■ PROVIDED ENTRIES ■
=== Section Start ===

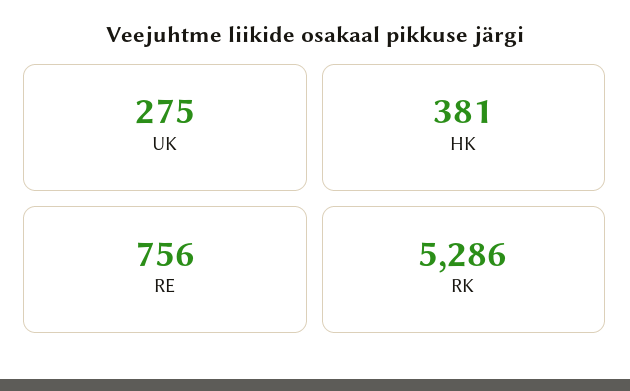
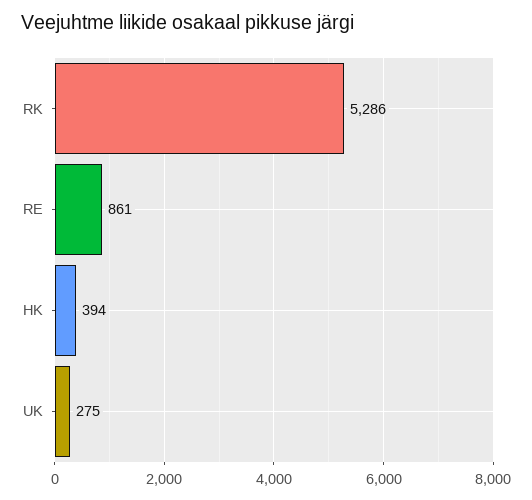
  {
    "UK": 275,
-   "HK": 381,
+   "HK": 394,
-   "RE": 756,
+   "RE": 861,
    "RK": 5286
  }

=== Section End ===
=== Section Start ===

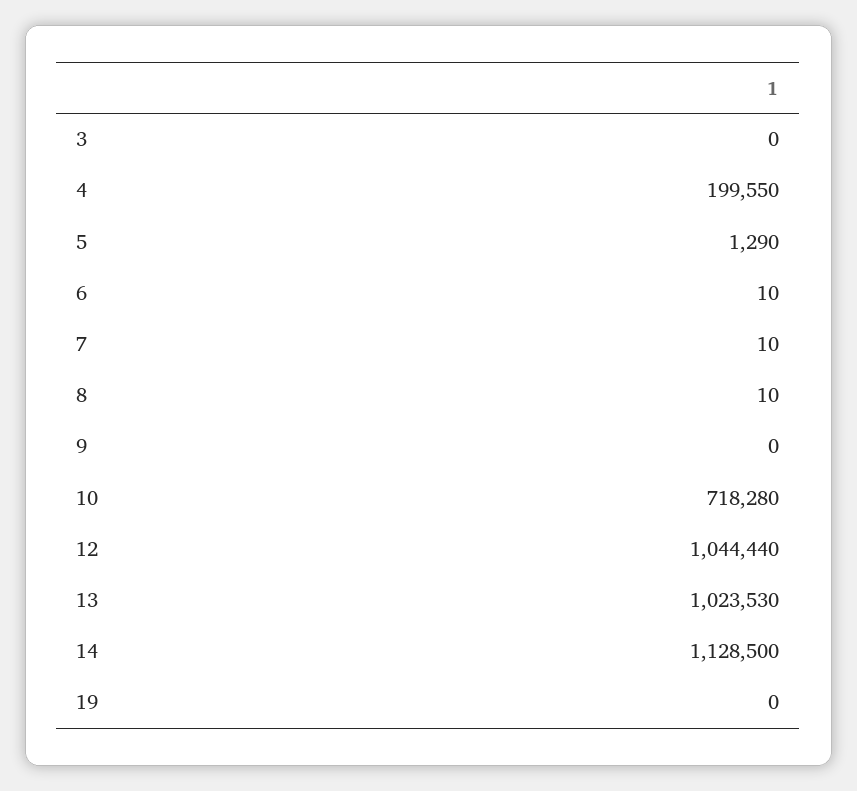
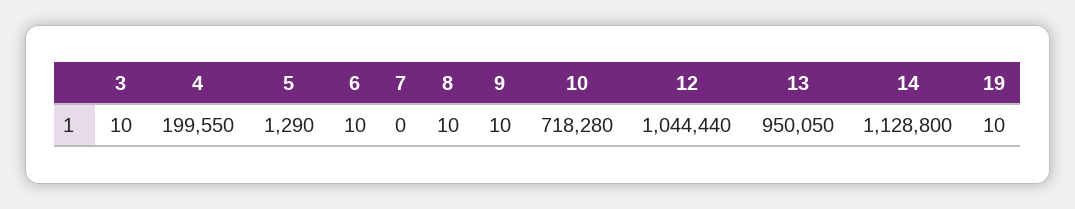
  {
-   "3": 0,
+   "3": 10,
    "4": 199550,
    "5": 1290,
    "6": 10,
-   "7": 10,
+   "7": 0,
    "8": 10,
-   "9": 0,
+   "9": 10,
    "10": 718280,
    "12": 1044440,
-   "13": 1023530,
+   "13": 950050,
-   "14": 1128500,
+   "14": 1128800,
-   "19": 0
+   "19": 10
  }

=== Section End ===
=== Section Start ===

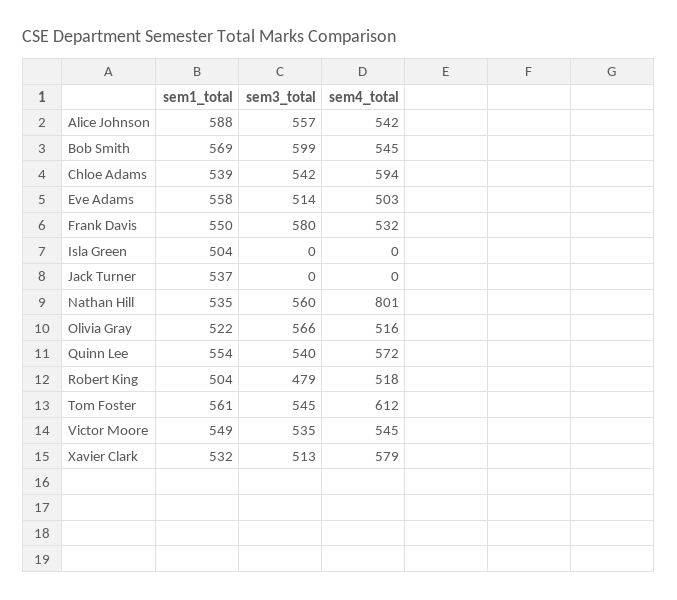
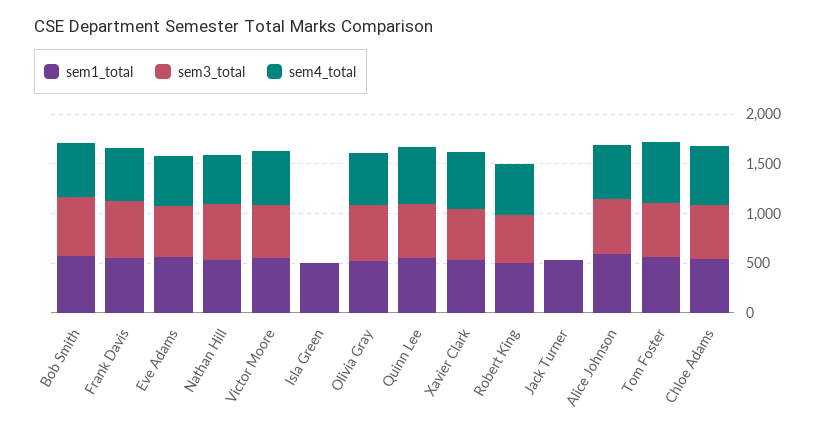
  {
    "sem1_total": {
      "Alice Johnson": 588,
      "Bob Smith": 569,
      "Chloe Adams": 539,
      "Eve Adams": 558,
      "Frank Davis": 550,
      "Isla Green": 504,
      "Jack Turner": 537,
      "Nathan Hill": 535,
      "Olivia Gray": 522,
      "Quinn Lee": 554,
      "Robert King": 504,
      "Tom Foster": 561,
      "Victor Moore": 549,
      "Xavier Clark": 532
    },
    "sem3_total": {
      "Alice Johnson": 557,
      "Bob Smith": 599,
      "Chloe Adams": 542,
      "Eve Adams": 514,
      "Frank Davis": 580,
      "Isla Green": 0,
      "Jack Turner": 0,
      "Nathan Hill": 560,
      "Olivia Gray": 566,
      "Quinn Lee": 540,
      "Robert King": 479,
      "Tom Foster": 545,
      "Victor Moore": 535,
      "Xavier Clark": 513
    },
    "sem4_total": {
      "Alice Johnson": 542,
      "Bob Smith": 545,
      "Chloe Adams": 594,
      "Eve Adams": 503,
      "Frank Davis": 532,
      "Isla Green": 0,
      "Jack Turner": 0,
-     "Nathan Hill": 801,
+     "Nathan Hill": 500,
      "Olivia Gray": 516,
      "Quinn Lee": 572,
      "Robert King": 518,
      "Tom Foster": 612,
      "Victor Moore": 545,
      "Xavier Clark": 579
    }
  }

=== Section End ===

■ WRITTEN TASK ■
Filter the records above for lines containing the word "Foster", and copy those lines.

■ YOUR SOLUTION ■
      "Tom Foster": 561,
      "Tom Foster": 545,
      "Tom Foster": 612,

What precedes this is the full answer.